One can only imagine the twisted history stories that were locked in the heart-of-oak hull, the dank berth sidings, the creaking acrid galley, the worn gunwales, the stern and stem, hundreds of yards of canvas sailcloth, and the high forecastle, where Captain Jones sighted Cape Cod and Plymouth, before dropping the iron anchor. It is not hard to envision the carcass of the ship’s 100-foot hulk that forever holds the history and mystery of those who perished belowdecks, and the little More children who were never to see their mother again, and never to set foot on the New World shores except wrapped in cloth for burial. We can imagine what great things those who perished may have achieved for our great land, and who too, may have lived to be our ancestors.
DESCENDENTS
In order to join one of the prestigious Mayflower Societies, such as Society of Mayflower Descendants in California, a purported descendent must provide impeccable documentation to lay claim to historical First Comers. Documents must be proof of relationship, birth, marriage and death records, letters and other watertight evidence, such as DNA. Each Mayflower passenger is accounted for; as are marriages, and five generations of confirmed descendants.

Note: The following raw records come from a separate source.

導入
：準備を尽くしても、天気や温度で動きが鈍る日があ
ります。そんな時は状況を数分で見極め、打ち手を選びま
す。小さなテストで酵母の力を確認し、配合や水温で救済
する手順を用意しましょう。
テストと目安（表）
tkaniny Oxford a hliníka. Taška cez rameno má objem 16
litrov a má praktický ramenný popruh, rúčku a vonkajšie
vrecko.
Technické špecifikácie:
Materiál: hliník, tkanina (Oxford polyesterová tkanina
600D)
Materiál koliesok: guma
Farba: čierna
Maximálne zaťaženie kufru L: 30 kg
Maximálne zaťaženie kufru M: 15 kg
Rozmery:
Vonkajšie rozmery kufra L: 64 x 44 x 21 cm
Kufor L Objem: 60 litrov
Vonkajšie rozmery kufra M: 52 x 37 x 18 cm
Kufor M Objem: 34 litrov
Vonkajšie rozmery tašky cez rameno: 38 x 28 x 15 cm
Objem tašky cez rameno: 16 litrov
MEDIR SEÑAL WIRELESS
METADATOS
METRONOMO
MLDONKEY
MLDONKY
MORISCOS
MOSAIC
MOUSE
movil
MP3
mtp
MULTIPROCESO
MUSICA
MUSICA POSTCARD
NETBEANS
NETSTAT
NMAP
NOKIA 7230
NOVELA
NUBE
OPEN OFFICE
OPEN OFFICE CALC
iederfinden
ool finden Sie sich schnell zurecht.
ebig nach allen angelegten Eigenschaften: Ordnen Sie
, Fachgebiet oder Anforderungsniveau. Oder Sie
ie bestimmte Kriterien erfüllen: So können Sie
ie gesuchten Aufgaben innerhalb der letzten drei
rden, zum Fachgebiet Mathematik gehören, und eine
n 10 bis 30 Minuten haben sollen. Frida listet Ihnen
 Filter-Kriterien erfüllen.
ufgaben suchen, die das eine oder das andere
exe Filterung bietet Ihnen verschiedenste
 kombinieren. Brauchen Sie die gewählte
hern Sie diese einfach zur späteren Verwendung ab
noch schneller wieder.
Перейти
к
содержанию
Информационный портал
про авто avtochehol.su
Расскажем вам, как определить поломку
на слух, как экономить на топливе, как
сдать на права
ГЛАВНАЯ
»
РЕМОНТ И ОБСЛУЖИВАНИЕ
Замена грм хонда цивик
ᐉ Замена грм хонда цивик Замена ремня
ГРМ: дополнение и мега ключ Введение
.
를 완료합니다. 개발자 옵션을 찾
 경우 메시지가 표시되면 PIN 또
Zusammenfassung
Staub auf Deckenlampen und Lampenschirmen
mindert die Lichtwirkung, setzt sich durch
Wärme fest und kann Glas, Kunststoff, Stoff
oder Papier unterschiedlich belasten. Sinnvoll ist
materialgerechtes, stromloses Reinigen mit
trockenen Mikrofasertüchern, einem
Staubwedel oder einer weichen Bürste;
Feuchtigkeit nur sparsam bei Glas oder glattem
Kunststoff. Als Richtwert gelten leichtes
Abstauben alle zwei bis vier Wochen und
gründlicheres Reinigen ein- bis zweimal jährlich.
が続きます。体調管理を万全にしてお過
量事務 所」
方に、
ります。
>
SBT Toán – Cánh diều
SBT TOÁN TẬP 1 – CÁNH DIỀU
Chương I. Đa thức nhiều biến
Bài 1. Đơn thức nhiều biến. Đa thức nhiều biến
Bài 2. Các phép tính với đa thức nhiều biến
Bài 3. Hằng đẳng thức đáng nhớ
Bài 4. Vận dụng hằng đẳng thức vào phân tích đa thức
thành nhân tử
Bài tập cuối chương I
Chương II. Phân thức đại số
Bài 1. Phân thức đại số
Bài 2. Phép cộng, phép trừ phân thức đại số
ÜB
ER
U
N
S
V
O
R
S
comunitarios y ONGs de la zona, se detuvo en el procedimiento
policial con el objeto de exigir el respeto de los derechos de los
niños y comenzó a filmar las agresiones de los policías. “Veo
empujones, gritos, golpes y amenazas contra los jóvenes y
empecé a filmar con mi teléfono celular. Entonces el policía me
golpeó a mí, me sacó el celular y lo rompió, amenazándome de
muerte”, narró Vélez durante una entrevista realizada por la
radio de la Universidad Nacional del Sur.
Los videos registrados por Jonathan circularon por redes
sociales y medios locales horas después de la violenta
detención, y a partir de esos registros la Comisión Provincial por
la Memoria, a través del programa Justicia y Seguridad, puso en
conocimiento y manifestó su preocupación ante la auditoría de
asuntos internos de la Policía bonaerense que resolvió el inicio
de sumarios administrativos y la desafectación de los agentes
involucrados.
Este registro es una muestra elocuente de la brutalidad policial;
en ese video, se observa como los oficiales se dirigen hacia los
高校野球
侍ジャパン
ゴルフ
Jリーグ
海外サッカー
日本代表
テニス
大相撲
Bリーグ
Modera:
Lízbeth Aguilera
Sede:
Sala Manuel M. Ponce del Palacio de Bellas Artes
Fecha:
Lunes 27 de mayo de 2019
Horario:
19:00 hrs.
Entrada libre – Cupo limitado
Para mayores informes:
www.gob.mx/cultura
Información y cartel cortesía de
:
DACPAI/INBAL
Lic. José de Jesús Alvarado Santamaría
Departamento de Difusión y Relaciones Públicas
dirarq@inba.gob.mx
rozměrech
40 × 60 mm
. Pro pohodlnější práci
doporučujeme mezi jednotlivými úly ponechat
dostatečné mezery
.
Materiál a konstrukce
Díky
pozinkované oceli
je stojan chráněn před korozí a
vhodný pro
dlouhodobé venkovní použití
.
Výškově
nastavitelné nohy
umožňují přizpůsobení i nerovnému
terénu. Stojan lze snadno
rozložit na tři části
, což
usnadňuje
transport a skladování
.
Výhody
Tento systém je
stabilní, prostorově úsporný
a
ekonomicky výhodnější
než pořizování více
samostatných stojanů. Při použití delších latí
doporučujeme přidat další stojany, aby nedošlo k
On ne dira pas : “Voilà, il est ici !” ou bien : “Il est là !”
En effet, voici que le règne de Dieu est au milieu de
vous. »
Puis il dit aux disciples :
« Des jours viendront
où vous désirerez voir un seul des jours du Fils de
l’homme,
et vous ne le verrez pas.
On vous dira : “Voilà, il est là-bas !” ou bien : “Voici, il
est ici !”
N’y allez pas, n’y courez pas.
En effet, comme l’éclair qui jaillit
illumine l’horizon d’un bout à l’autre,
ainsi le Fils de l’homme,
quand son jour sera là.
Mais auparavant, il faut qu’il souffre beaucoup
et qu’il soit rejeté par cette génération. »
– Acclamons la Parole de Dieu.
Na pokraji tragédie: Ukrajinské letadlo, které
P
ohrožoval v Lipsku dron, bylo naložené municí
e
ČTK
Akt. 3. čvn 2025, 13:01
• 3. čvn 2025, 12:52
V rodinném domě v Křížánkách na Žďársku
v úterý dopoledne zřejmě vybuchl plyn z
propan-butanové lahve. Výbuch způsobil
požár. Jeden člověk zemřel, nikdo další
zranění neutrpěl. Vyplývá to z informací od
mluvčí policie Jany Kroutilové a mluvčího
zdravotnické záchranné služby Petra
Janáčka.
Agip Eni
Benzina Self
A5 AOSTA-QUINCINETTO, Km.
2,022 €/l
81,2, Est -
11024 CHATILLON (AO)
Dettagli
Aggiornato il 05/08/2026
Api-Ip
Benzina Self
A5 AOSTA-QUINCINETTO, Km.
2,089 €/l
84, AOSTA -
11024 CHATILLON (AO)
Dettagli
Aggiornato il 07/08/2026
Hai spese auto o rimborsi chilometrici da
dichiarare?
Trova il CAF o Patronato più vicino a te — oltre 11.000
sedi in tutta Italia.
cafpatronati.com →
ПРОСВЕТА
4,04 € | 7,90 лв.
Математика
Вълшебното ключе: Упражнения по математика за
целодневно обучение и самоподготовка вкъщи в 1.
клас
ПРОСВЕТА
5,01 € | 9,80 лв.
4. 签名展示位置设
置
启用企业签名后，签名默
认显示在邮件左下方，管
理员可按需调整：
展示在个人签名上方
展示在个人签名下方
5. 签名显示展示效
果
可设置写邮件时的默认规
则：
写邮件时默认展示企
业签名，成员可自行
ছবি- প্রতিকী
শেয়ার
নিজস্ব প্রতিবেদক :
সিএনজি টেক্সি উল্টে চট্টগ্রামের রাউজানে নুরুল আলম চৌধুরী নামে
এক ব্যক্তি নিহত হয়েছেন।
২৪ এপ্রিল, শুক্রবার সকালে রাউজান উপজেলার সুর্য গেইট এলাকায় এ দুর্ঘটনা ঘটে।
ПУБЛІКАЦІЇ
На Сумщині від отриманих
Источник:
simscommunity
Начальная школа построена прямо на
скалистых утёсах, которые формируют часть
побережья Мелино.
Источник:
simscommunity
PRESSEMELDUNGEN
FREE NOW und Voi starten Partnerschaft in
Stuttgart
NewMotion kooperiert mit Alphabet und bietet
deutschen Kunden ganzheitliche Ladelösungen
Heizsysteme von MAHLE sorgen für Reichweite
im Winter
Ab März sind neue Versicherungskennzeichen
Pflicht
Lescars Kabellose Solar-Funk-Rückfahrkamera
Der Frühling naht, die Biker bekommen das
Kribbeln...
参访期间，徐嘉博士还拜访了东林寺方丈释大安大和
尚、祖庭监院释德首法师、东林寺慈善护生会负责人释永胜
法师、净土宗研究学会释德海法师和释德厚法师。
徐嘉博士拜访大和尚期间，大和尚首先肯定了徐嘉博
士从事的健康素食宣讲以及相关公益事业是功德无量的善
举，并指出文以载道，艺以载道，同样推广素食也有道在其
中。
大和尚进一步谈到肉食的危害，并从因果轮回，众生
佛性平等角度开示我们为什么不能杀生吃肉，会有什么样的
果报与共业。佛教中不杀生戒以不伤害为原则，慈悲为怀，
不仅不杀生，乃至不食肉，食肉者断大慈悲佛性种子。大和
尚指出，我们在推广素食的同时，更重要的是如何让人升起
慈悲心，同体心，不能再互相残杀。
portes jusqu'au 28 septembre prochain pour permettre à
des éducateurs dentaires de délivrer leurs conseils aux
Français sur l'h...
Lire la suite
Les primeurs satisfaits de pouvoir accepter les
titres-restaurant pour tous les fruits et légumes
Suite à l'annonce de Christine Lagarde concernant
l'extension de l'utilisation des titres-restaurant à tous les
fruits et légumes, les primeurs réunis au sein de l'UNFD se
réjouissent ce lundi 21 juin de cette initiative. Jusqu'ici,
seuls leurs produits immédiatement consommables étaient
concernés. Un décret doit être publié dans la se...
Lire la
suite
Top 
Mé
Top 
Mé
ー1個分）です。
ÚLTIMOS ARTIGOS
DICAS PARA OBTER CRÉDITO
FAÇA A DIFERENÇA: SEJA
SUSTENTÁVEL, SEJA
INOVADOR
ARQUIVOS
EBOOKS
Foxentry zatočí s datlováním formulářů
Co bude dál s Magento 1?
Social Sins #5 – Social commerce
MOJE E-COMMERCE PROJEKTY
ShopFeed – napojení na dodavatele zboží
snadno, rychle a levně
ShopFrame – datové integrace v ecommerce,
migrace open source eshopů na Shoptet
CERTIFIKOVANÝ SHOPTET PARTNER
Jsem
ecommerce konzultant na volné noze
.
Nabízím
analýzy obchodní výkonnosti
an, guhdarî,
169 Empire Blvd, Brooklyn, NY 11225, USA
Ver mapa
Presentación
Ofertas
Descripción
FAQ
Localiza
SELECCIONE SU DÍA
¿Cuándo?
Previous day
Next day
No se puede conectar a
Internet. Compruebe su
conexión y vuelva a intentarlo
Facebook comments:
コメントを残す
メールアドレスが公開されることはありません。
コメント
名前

If historians calculate there are over 20 million Mayflower descendants, there’s a lot of generational evidence to sift through and gather. My rough estimation is there may be 13 to 14 generations in the 393 years since arrival at Plymouth Rock. So, one may have to hopscotch on conceptual chains of many generations, to establish a Mayflower pedigree. Those who afforded the best genealogists on earth have proven their linkage. Example; the Bennets came through Degory Priest; Dunbars through Richard Warren; and the Nickersons followed from Stephen Hopkins et al.
Presidents and other luminaries who descended from esteemed Mayflower clans are; J. Quincy Adams, Zachary Taylor, Ulysses S. Grant, Franklin Roosevelt and George H. Bush and George W. Bush. Others who surprised me for no valid reason: Alan Shepard, Orson Wells, Humphrey Bogart, George Eastman, Bing Crosby, Marilyn Monroe, Clint Eastwood (through Governor William Bradford), Alec Baldwin, Hugh Hefner, and Dick Van Dyke through Myles Standish, and three other families. Richard Gere comes down the generational pike with three branches of Mayflower ancestors.
So my message to those who may think history is boring: It is not. History lives inside all of us. It is just a matter of how our ancestors lived and died, and what they achieved, great or small, to make this country, and our world, what it is today. Most ancestors left no stories in their wake and left us no milestones to follow, but we can envision what those men and women endured. We must honor those valiant pioneers, our ancestors from all over the globe, who bequeathed to us the fortitude and fibre to be who we are today.